Exercise description:
Where in the data below does the word "Conti" appear? Copy each line that holds it.

Extracted page text data:
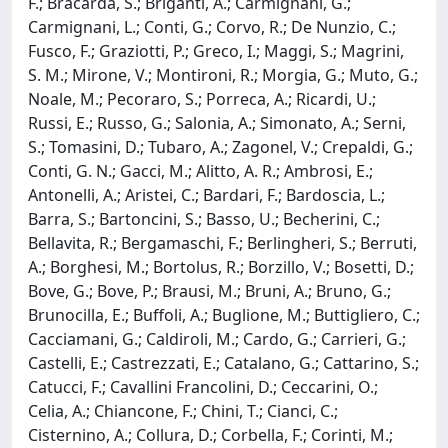
F.; Bracarda, S.; Briganti, A.; Carmignani, G.;
Carmignani, L.; Conti, G.; Corvo, R.; De Nunzio, C.;
Fusco, F.; Graziotti, P.; Greco, I.; Maggi, S.; Magrini,
S. M.; Mirone, V.; Montironi, R.; Morgia, G.; Muto, G.;
Noale, M.; Pecoraro, S.; Porreca, A.; Ricardi, U.;
Russi, E.; Russo, G.; Salonia, A.; Simonato, A.; Serni,
S.; Tomasini, D.; Tubaro, A.; Zagonel, V.; Crepaldi, G.;
Conti, G. N.; Gacci, M.; Alitto, A. R.; Ambrosi, E.;
Antonelli, A.; Aristei, C.; Bardari, F.; Bardoscia, L.;
Barra, S.; Bartoncini, S.; Basso, U.; Becherini, C.;
Bellavita, R.; Bergamaschi, F.; Berlingheri, S.; Berruti,
A.; Borghesi, M.; Bortolus, R.; Borzillo, V.; Bosetti, D.;
Bove, G.; Bove, P.; Brausi, M.; Bruni, A.; Bruno, G.;
Brunocilla, E.; Buffoli, A.; Buglione, M.; Buttigliero, C.;
Cacciamani, G.; Caldiroli, M.; Cardo, G.; Carrieri, G.;
Castelli, E.; Castrezzati, E.; Catalano, G.; Cattarino, S.;
Catucci, F.; Cavallini Francolini, D.; Ceccarini, O.;
Celia, A.; Chiancone, F.; Chini, T.; Cianci, C.;
Cisternino, A.; Collura, D.; Corbella, F.; Corinti, M.;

Expected output:
Carmignani, L.; Conti, G.; Corvo, R.; De Nunzio, C.;
Conti, G. N.; Gacci, M.; Alitto, A. R.; Ambrosi, E.;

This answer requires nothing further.